Welcome to Text-to-SQL LLM App – a revolutionary web application that transforms plain English questions into SQL queries, leveraging the power of Google’s Gemini model. Forget the days of manually writing SQL queries; simply ask questions, and let the AI do the work!
This project is the perfect example of how Generative AI can seamlessly integrate with databases, enabling anyone to interact with data without needing to know SQL. Whether you’re a beginner or a seasoned developer, this app makes querying databases as simple as asking a question.
1.Launch the app by running streamlit run app.py in the terminal and open it in your browser.
2.Ask a question in natural language, like “How many students are in Data Science class?”.
3.Show the generated SQL query and the response fetched from the database directly on the app interface.
• Ask Anything, Get SQL: Ask natural language questions like “How many students are in the Data Science class?” and get SQL queries instantly.
• AI-Powered: Powered by Google Gemini, a cutting-edge Generative AI model that understands your questions and generates SQL queries.
• User-Friendly Interface: Built with Streamlit, offering an intuitive and clean interface for smooth interaction.
• SQLite Backend: All data is stored in an SQLite database, ensuring fast, reliable query results.
• Adaptable to Any Database: Customize the database schema for any use case and seamlessly interact with it via plain English.
• Frontend: Built with Streamlit for an interactive web interface.
• Backend: Python with SQLite to handle database operations.
• Generative AI: Powered by Google Gemini for intelligent query generation.
• Environment Management: Manage dependencies with virtualenv and pip.
• Version Control: Managed with Git and hosted on GitHub.
Ready to bring the magic to your local machine? Here’s how you can set up the project in no time:
1. Clone the repository:
git clone https://github.com/mohanganesh3/Text_To_SQL_LLM_App.git
cd Text_To_SQL_LLM_App
2. Set up your virtual environment:
python3 -m venv venv
source venv/bin/activate # On Windows use 'venv\Scripts\activate'
3. Install the dependencies:
pip install -r requirements.txt
4. Set up the environment variables:
Create a .env file in the root directory and add your Google API Key:
GOOGLE_API_KEY=your_google_api_key_here
5. Run the app:
streamlit run app.py
Boom! The app is live and ready for you to interact with.

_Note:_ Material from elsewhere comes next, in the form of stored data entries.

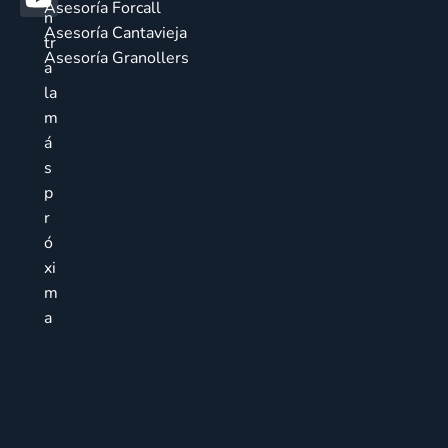
Asesoría Forcall
n
Asesoría Cantavieja
tr
Asesoría Granollers
a
la
m
á
s
p
r
ó
xi
m
a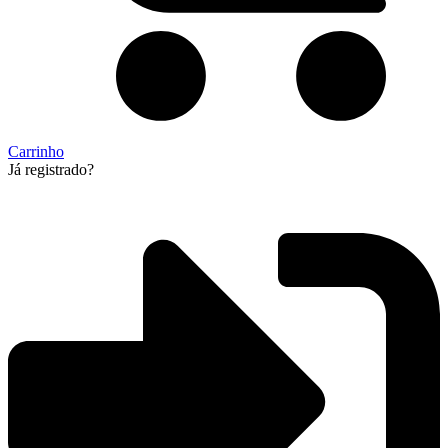
Carrinho
Já registrado?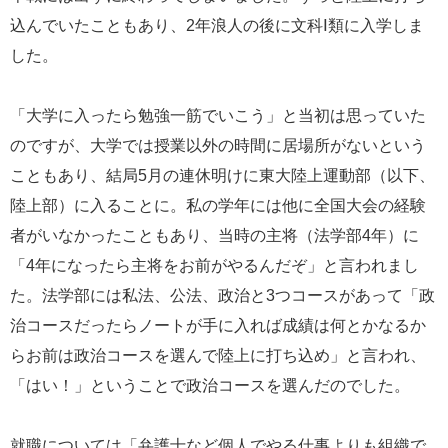
込んでいたこともあり、2年浪人の後に文科Ⅰ類に入学しま
した。
「大学に入ったら勉強一筋でいこう」と当初は思っていた
のですが、大学では授業以外の時間に居場所がないという
こともあり、結局5月の連休明けに東大陸上運動部（以下、
陸上部）に入ることに。私の学年には他に全国大会の経験
者がいなかったこともあり、当時の主将（法学部4年）に
「4年になったら主将をお前がやるんだぞ」と言われまし
た。法学部には私法、公法、政治と3つコースがあって「政
治コースだったらノートが手に入れば成績は何とかなるか
らお前は政治コースを選んで陸上に打ち込め」と言われ、
「はい！」ということで政治コースを選んだのでした。
就職については「弁護士など個人でやる仕事よりも組織で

1. Natural Language Processing (NLP): You type in any SQL-related question, and the app uses Google Gemini to understand the intent.

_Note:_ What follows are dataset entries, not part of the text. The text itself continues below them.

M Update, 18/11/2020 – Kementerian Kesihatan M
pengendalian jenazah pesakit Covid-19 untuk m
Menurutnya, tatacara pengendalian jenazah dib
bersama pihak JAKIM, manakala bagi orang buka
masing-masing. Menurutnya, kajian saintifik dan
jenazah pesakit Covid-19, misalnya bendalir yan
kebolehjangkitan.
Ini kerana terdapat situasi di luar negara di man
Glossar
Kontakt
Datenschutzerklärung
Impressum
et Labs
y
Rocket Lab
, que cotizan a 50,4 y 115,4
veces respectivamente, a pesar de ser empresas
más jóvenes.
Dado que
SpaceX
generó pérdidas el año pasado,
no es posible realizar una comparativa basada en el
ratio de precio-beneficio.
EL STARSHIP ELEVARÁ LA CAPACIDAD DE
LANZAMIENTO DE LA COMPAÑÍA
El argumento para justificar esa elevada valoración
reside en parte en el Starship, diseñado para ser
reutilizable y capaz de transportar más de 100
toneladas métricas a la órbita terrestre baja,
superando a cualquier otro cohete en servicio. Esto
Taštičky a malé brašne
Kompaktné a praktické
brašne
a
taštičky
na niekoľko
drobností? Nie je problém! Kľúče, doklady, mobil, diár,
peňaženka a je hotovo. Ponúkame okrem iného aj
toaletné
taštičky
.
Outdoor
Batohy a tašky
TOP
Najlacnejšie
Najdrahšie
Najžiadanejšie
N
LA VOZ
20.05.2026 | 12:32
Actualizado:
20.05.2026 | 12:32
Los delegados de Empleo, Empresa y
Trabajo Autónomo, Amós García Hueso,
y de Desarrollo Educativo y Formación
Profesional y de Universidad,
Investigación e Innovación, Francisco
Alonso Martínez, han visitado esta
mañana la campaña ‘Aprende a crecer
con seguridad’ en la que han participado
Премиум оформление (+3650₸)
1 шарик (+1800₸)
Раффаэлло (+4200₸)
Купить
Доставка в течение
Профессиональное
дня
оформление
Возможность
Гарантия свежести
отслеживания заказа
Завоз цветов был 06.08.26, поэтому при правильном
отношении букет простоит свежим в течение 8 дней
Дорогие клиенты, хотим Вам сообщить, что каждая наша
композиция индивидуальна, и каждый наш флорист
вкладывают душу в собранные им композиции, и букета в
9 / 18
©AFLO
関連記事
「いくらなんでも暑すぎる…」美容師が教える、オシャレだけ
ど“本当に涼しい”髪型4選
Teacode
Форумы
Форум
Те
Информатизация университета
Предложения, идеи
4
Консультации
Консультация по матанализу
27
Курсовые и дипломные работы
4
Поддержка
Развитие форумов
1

2. SQL Query Generation: Based on your question, the app generates an appropriate SQL query, such as SELECT, INSERT, UPDATE, etc.
3. Database Interaction: The query is executed on an SQLite database, and the results are displayed back to you instantly.
For example, you could ask:
• “How many students are in the Data Science class?” – The app will generate SELECT COUNT(*) FROM STUDENT WHERE CLASS='Data Science';
• “List all students in section A” – The app will generate SELECT * FROM STUDENT WHERE SECTION='A';
Here are a few things you can do with this app:
• Database Exploration: Ask questions about the contents of the database, like “Who scored more than 80 marks?” or “What is the average marks of students in Data Science?”
• Data Insertion: Ask the app to add new records, like “Insert a student named John into the Data Science class with 75 marks.”
• Data Analysis: Ask more complex questions, such as “Which class has the highest average marks?”
Here’s how the project is organized:
Text_To_SQL_LLM_App/
│
├── app.py # Main Streamlit app file
├── requirements.txt # Project dependencies
├── .env # Environment variables (e.g., Google API key)
├── README.md # Project documentation
└── database/
└── student.db # SQLite database file with sample data
We’d love for you to contribute to this project! Whether it’s a bug fix, feature request, or documentation improvement, your help is always welcome.
To contribute:
1. Fork the repository.
2. Create a new branch (git checkout -b feature-name).
3. Make your changes.
4. Commit your changes (git commit -m 'Add new feature').
5. Push your branch (git push origin feature-name).
6. Open a Pull Request.
This project is a great showcase of how Generative AI can simplify database interactions. Whether you’re a beginner exploring AI, a developer looking to integrate AI into your workflow, or an interviewer looking for innovative solutions, this app demonstrates the potential of AI-powered query generation in real-world applications.
So, go ahead, ask your question, and let the app handle the SQL for you!